─── PROVIDED ENTRIES ───

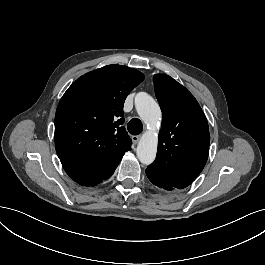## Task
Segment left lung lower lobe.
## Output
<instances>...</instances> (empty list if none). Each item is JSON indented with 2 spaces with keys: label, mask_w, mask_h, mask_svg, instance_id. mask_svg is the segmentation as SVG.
<instances>
[{
  "label": "left lung lower lobe",
  "mask_w": 265,
  "mask_h": 265,
  "mask_svg": "<svg viewBox=\"0 0 265 265\" xmlns=\"http://www.w3.org/2000/svg\"><path fill=\"white\" fill-rule=\"evenodd\" d=\"M147 174V177L149 178V180L156 186H158L159 188L161 189H164V190H174L175 188L165 184L164 182H162L161 180L151 176L150 174L146 173Z\"/></svg>",
  "instance_id": "1"
}]
</instances>
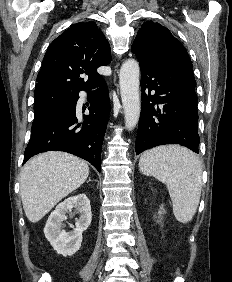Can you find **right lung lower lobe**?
<instances>
[{
    "instance_id": "obj_1",
    "label": "right lung lower lobe",
    "mask_w": 232,
    "mask_h": 282,
    "mask_svg": "<svg viewBox=\"0 0 232 282\" xmlns=\"http://www.w3.org/2000/svg\"><path fill=\"white\" fill-rule=\"evenodd\" d=\"M97 86L99 89L92 91ZM84 90L90 97V114L84 115L83 123H78L76 118L77 93L57 112L32 124V136L24 153L23 164L36 154L58 150L89 161L101 172V148L110 113L108 89L104 79H101Z\"/></svg>"
}]
</instances>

───

EXERCISE BRIEF: Reproduce every entry above word for word, leaving out the pictures.

CORRECT RESULT:
## Task
Segment left lung lower lobe.
## Output
<instances>...</instances> (empty list if none). Each item is JSON indented with 2 spaces with keys: label, mask_w, mask_h, mask_svg, instance_id. mask_svg is the segmentation as SVG.
<instances>
[{
  "label": "left lung lower lobe",
  "mask_w": 265,
  "mask_h": 265,
  "mask_svg": "<svg viewBox=\"0 0 265 265\" xmlns=\"http://www.w3.org/2000/svg\"><path fill=\"white\" fill-rule=\"evenodd\" d=\"M147 174V177L149 178V180L156 186H158L159 188L161 189H164V190H174L175 188L165 184L164 182H162L161 180L151 176L150 174L146 173Z\"/></svg>",
  "instance_id": "1"
}]
</instances>
Can you find **right lung lower lobe**?
<instances>
[{
    "instance_id": "obj_1",
    "label": "right lung lower lobe",
    "mask_w": 232,
    "mask_h": 282,
    "mask_svg": "<svg viewBox=\"0 0 232 282\" xmlns=\"http://www.w3.org/2000/svg\"><path fill=\"white\" fill-rule=\"evenodd\" d=\"M97 86L99 89L92 91ZM84 90L90 97V114L84 115L83 123H78L76 118L77 93L57 112L32 124V136L24 153L23 164L36 154L58 150L89 161L101 172V148L110 113L108 89L104 79H101Z\"/></svg>"
}]
</instances>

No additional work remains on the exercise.